Вчерашний ночной спор в кают-компании утомил ее прежде всего тем, что она никак не могла понять, отчего и почему вообще возникла такая проблема? Неужели кому-то на самом деле кажется, что могут быть сомнения? Конечно, если есть шанс сделать Россию такой, как она изображена на страницах журнала «Столица и усадьба», так надо его использовать. Жить она предпочла бы на Родине, особенно если купить участок в сотню гектаров в Крыму, построить дворец…

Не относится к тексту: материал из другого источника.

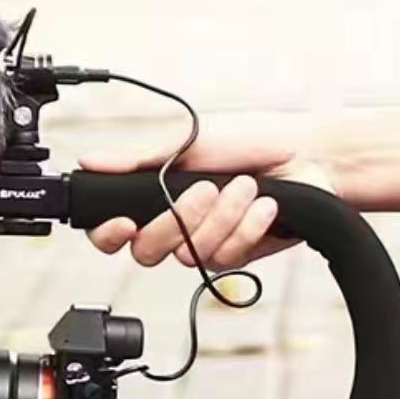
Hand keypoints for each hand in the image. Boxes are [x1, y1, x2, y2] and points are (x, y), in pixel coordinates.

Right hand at [81, 117, 333, 268]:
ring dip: (223, 217)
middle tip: (205, 189)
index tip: (125, 223)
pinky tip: (264, 205)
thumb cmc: (250, 140)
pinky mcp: (236, 255)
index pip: (111, 233)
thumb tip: (90, 161)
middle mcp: (176, 226)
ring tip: (246, 185)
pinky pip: (227, 258)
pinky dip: (247, 226)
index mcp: (154, 196)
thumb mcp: (188, 142)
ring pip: (190, 256)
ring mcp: (205, 243)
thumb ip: (138, 159)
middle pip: (146, 253)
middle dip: (178, 221)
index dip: (108, 236)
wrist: (308, 156)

А левашовские рассуждения насчет исторической ответственности, нежные воспоминания о пионерских девизах: «К борьбе за дело Ленина будьте готовы!» и прочей ерунде — сопоставимо ли это с возможностью ни от кого не зависеть, делать только то, что нравится и хочется в данный момент, наслаждаться неограниченными возможностями и ждать от будущего лишь волнующих приключений. Как все это образуется — не ее забота, на то мужики есть. И еще — забыть навсегда об этих ужасных пришельцах. Все они, кроме Ирины, да теперь, пожалуй, Сильвии, внушали ей отвращение и страх. Как обитатели террариума.
Но теперь-то все позади, ничего теперь не изменить. Левашов, похоже, окончательно смирился, «Валгалла» плывет по океанским волнам, с каждым часом приближаясь к берегам Европы. Ну а если что у ребят и не получится — ее устроит любой другой вариант, кроме одного-единственного — возвращения к прежнему унизительному существованию.
Наташа отбросила одеяло, по мягкому ковру подошла к иллюминатору и, опершись о его полированную дубовую раму, залюбовалась плавно вздымающимися внизу серовато-голубыми волнами Атлантики. У едва заметной границы между океаном и небом сквозь плотную пелену облаков пыталось протолкнуть свои лучи утреннее солнце, но ему удавалось лишь подкрасить розовым подошвы громоздящихся друг на друга сизо-серых «кумулонимбусов», как называл такие облака Воронцов. Потом, набросив на плечи длинный муаровый халат прелестного жемчужного оттенка, Наташа через длинный коридор и прихожую прошла в ванную и минут десять стояла в черной мраморной чаше под жесткими струями душа, рассматривая свое тело в окружающих ее со всех четырех сторон зеркалах. Бесконечные ряды уходящих в никуда двойников, соблазнительно изгибающихся в ореоле сверкающих капель, приятно ее возбуждали. Словно не ее это отражения, а совсем другой женщины, загадочной и влекущей…
Обсушившись в горячем ветерке фена, она долго и тщательно наносила на лицо едва заметный, но весьма важный утренний макияж, после долгих размышлений выбрала подходящее белье и платье, напоминающее моды двадцатого года, но современное (а что теперь это слово означает? — усмехнулась Наташа) по духу.